The above-mentioned structures both needs a PLL including a PD, a charge pump, and a loop filter. It is known that the PLL occupies a larger area and as one result, this increases the cost. Please refer to FIG. 3, which is a diagram of another conventional tuning mechanism 300. The tuning mechanism 300 utilizes a digital circuit 320 to perform a negative feedback control. The entire tuning method shown in FIG. 3 is more similar to the tuning structure shown in FIG. 1. The difference between the tuning structures shown in FIG. 3 and FIG. 1 is that the tuning structure shown in FIG. 3 utilizes a digital circuit 320 (i.e., a digital FD) to compare the frequency fref with the frequency fc generated by the VCO 330 instead of utilizing a PLL. Thereby, the comparison result is transformed into a control signal through a DAC 340 in order to adjust the frequency fc. Similarly, because of the tracking relationship between the VCO 330 and the main filter, when the oscillation signal of the VCO 330 is tuned, the cut-off frequency of the main filter 310 can be tuned successfully.
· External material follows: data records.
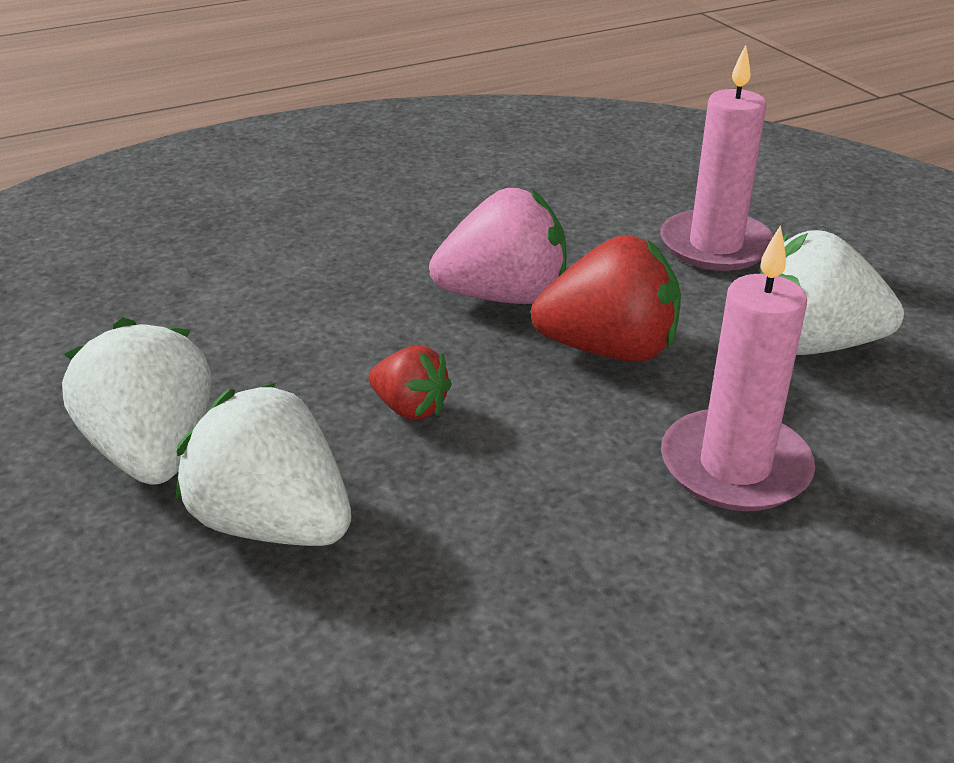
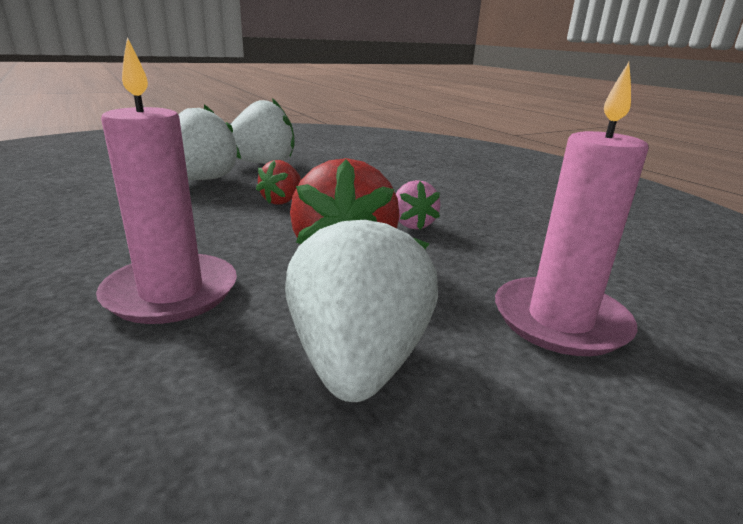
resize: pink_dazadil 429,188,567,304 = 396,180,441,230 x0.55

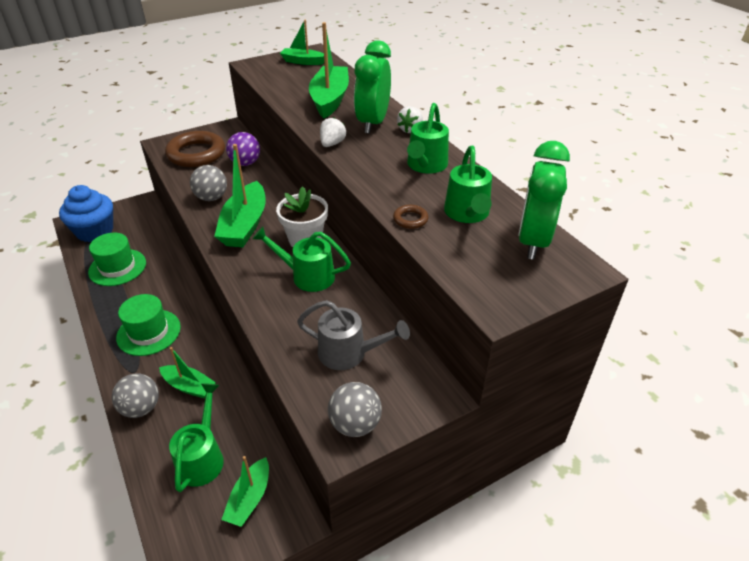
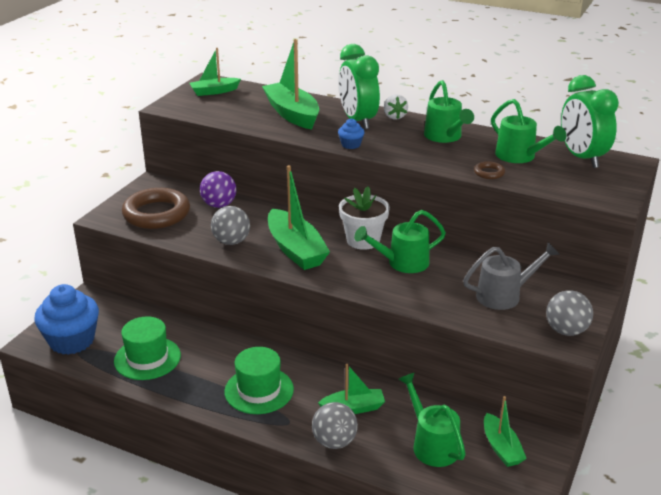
replace: white_dazadil 320,117,346,147 to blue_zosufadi 338,118,364,149

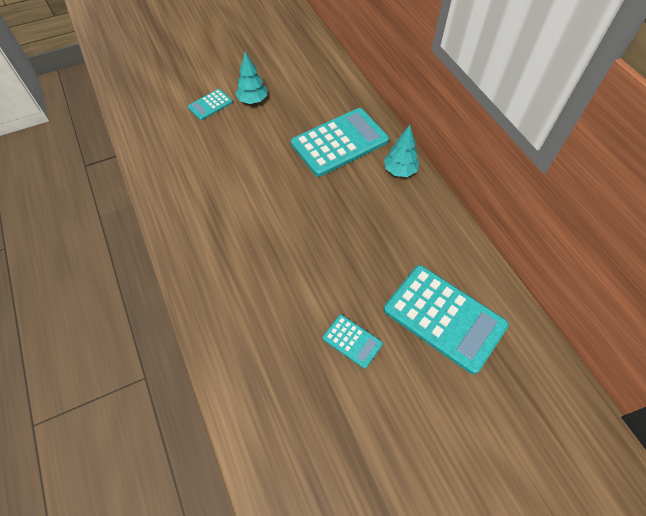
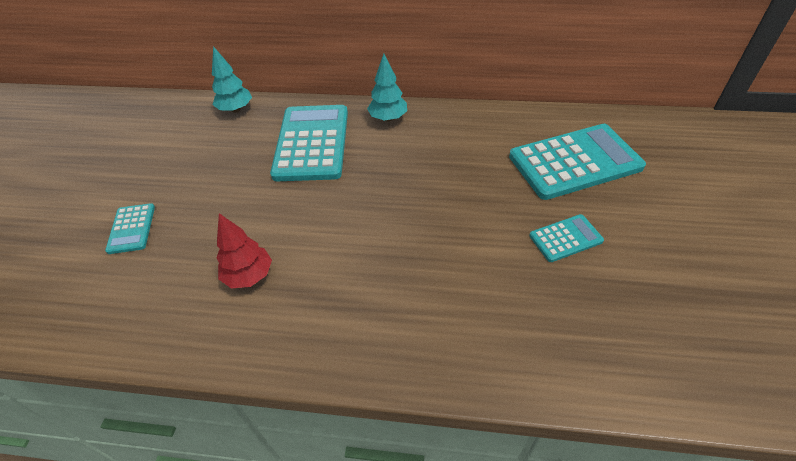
insert: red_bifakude 216,213,272,288
move: turquoise_bifakude 236,52,267,104 to 212,46,252,113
The influences caused by the process and temperature variations upon the frequency fc, can be alleviated through the above-mentioned tuning mechanisms. Obviously, the above-mentioned tuning mechanisms need either a VCO or a master filter. Furthermore, either the VCO or the master filter is often a two-level system. In addition, in order to make the environment similar to the main filter, all dummy devices, dummy loading, and other circuits, which have originally been set up in the main filter, also have to be copied and implemented inside the tuning structure (e.g., the above-mentioned VCO or master filter) to make the environment similar. In most of the applications, the tuning structure often occupies a huge area larger than 20% of the entire circuit. Therefore, the above-mentioned tuning mechanism consumes a large area and high cost resulting in an uneconomical solution.